| Passage |
= Beginning of Section =
Organotin compounds are generally classified according to their oxidation states. Tin(IV) compounds are much more common and more useful.
The tetraorgano derivatives are invariably tetrahedral. Compounds of the type SnRR'R''R''' have been resolved into individual enantiomers.
Organotin chlorides have the formula R4−nSnCln for values of n up to 3. Bromides, iodides, and fluorides are also known, but are less important. These compounds are known for many R groups. They are always tetrahedral. The tri- and dihalides form adducts with good Lewis bases such as pyridine. The fluorides tend to associate such that dimethyltin difluoride forms sheet-like polymers. Di- and especially tri-organotin halides, e.g. tributyltin chloride, exhibit toxicities approaching that of hydrogen cyanide.
Organotin hydrides have the formula R4−nSnHn for values of n up to 3. The parent member of this series, stannane (SnH4), is an unstable colourless gas. Stability is correlated with the number of organic substituents. Tributyltin hydride is used as a source of hydride radical in some organic reactions.
Organotin oxides and hydroxides are common products from the hydrolysis of organotin halides. Unlike the corresponding derivatives of silicon and germanium, tin oxides and hydroxides often adopt structures with penta- and even hexacoordinated tin centres, especially for the diorgano- and monoorgano derivatives. The group SnIV−O−SnIV is called a stannoxane (which is a tin analogue of ethers), and the group SnIV−O−H is also called a stannanol (which is a tin analogue of alcohols). Structurally simplest of the oxides and hydroxides are the triorganotin derivatives. A commercially important triorganotin hydroxide is the acaricide cyhexatin (also called Plictran, tricyclohexyltin hydroxide and tricyclohexylstannanol), (C6H11)3SnOH. Such triorganotin hydroxides exist in equilibrium with the distannoxanes:
With only two organic substituents on each Sn centre, the diorganotin oxides and hydroxides are structurally more complex than the triorgano derivatives. The simple tin geminal diols (R2Sn(OH)2, the tin analogues of geminal diols R2C(OH)2) and monomeric stannanones (R2Sn=O, the tin analogues of ketones R2C=O) are unknown. Diorganotin oxides (R2SnO) are polymers except when the organic substituents are very bulky, in which case cyclic trimers or, in the case where R is CH(Si(CH3)3)2 dimers, with Sn3O3 and Sn2O2 rings. The distannoxanes exist as dimers with the formula [R2SnX]2O2 wherein the X groups (e.g., chloride –Cl, hydroxide –OH, carboxylate RCO2−) can be terminal or bridging (see Table). The hydrolysis of the monoorganotin trihalides has the potential to generate stannanoic acids, RSnO2H. As for the diorganotin oxides/hydroxides, the monoorganotin species form structurally complex because of the occurrence of dehydration/hydration, aggregation. Illustrative is the hydrolysis of butyltin trichloride to give [(CH3(CH2)3Sn)12O14(OH)6]2+.
= End of Section =
(Collected data entries)
= Beginning of Section =
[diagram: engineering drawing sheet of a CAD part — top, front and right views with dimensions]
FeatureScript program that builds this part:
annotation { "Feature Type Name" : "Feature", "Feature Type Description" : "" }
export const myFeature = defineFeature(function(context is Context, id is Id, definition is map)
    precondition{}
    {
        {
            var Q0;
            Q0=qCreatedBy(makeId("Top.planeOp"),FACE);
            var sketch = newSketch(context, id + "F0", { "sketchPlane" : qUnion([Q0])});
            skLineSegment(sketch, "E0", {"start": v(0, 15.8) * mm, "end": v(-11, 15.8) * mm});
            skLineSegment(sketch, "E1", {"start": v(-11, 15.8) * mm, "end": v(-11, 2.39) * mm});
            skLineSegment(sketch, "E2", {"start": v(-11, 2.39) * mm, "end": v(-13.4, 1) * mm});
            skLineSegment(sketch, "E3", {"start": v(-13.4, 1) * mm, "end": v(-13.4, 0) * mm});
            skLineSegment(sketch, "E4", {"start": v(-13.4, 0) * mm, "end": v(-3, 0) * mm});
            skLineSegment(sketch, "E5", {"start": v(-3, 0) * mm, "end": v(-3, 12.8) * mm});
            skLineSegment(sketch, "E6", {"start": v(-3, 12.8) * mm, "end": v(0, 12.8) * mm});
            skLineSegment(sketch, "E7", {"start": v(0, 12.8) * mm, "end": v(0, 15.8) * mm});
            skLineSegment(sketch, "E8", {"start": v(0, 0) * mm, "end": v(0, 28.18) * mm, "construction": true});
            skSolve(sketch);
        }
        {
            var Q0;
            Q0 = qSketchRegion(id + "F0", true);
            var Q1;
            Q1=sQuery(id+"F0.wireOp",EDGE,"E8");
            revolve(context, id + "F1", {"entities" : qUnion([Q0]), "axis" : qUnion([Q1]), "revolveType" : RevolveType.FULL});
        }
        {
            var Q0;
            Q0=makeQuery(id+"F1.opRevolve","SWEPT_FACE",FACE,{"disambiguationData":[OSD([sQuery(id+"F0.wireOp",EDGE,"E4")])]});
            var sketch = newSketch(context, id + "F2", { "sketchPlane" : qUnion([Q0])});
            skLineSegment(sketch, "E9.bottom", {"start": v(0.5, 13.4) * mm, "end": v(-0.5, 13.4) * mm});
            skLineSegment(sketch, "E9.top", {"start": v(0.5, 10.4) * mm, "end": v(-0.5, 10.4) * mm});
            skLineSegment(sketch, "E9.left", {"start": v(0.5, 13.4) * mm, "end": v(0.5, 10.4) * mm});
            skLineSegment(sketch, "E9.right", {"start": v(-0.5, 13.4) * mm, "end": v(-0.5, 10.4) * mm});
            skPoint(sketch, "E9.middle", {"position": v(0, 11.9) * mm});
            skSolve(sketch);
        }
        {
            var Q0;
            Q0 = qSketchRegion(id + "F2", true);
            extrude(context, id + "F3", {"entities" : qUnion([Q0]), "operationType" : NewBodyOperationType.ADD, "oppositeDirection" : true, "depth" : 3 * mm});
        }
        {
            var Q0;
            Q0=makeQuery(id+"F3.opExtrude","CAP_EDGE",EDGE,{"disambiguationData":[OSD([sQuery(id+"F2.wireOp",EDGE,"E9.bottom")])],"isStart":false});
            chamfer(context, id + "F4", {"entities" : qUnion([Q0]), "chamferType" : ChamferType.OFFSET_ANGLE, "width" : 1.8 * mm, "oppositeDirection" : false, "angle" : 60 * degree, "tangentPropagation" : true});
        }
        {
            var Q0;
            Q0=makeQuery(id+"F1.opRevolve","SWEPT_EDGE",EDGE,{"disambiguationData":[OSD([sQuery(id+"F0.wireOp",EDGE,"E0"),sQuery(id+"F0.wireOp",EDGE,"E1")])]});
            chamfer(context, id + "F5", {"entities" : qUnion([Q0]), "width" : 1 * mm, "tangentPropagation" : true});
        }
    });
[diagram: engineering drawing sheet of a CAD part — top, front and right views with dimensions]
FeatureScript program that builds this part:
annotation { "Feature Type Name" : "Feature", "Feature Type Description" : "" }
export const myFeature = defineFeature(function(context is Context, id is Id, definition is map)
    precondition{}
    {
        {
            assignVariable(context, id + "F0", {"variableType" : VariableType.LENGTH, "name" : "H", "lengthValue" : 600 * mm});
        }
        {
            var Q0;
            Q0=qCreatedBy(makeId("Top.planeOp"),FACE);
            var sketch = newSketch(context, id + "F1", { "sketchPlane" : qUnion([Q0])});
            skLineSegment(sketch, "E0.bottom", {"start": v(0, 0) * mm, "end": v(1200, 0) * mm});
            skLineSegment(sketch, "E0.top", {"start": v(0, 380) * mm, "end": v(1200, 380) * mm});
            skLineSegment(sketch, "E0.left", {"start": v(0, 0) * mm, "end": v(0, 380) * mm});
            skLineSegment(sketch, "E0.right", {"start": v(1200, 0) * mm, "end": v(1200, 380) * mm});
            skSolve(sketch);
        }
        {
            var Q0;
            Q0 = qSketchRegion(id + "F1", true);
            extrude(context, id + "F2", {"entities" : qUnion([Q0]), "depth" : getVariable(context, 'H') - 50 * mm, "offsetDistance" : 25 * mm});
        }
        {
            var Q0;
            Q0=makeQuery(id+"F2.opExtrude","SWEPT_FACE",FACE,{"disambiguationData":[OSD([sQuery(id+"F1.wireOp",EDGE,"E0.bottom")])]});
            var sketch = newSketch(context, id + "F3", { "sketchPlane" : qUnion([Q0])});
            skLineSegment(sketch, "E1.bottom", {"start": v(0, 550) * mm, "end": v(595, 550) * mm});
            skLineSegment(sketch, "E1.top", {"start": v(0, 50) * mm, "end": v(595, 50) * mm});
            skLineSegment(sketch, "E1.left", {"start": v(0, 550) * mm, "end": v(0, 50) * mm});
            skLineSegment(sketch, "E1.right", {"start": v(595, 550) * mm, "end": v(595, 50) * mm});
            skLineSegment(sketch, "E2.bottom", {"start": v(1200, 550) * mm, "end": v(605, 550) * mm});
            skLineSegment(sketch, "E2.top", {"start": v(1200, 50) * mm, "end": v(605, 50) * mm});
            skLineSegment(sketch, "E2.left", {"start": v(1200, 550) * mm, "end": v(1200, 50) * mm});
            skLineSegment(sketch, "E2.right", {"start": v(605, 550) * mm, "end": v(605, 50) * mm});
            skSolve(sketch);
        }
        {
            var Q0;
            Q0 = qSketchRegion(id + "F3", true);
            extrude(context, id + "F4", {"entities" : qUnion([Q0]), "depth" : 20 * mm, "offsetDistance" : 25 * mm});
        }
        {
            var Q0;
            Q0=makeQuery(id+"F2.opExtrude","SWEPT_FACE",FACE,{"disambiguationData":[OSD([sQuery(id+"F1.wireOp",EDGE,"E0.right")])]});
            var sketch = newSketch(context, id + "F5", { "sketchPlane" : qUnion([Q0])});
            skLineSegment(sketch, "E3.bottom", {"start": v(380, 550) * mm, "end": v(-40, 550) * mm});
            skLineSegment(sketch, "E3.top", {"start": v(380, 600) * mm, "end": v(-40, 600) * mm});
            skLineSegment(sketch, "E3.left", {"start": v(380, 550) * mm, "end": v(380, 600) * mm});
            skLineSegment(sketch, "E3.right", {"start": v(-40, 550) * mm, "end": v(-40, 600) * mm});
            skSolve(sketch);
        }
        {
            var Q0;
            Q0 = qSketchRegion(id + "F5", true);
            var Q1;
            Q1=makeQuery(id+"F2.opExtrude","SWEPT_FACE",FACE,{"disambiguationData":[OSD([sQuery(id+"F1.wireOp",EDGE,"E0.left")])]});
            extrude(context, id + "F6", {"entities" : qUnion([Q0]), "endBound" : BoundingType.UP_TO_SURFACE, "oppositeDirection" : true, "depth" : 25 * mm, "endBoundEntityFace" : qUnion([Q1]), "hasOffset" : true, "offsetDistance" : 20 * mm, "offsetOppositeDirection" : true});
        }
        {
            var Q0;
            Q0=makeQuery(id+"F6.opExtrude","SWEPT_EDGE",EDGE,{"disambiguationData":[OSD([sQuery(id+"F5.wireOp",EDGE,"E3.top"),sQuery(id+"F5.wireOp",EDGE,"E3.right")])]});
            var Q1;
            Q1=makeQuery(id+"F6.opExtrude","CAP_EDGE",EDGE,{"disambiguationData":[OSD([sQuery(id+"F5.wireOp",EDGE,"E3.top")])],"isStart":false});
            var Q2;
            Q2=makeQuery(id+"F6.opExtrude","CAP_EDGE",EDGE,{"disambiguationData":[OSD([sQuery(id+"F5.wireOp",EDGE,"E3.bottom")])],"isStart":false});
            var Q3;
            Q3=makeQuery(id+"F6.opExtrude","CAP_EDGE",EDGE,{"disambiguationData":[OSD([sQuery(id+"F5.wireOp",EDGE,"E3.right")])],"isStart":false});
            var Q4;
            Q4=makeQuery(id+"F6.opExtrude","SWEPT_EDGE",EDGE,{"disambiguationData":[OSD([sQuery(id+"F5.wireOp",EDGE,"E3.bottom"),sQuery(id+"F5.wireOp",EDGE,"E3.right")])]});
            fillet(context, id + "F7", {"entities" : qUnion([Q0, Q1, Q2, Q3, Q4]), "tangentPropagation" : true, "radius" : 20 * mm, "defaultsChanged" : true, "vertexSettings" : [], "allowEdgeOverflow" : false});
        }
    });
= End of Section =
| Task instructions |
Write out the part of the organotin passage between "The tetraorgano derivatives" and "of hydrogen cyanide.", inclusive. Please disregard the lines above, since they have nothing to do with this.

| Task result |
The tetraorgano derivatives are invariably tetrahedral. Compounds of the type SnRR'R''R''' have been resolved into individual enantiomers.
Organotin chlorides have the formula R4−nSnCln for values of n up to 3. Bromides, iodides, and fluorides are also known, but are less important. These compounds are known for many R groups. They are always tetrahedral. The tri- and dihalides form adducts with good Lewis bases such as pyridine. The fluorides tend to associate such that dimethyltin difluoride forms sheet-like polymers. Di- and especially tri-organotin halides, e.g. tributyltin chloride, exhibit toxicities approaching that of hydrogen cyanide.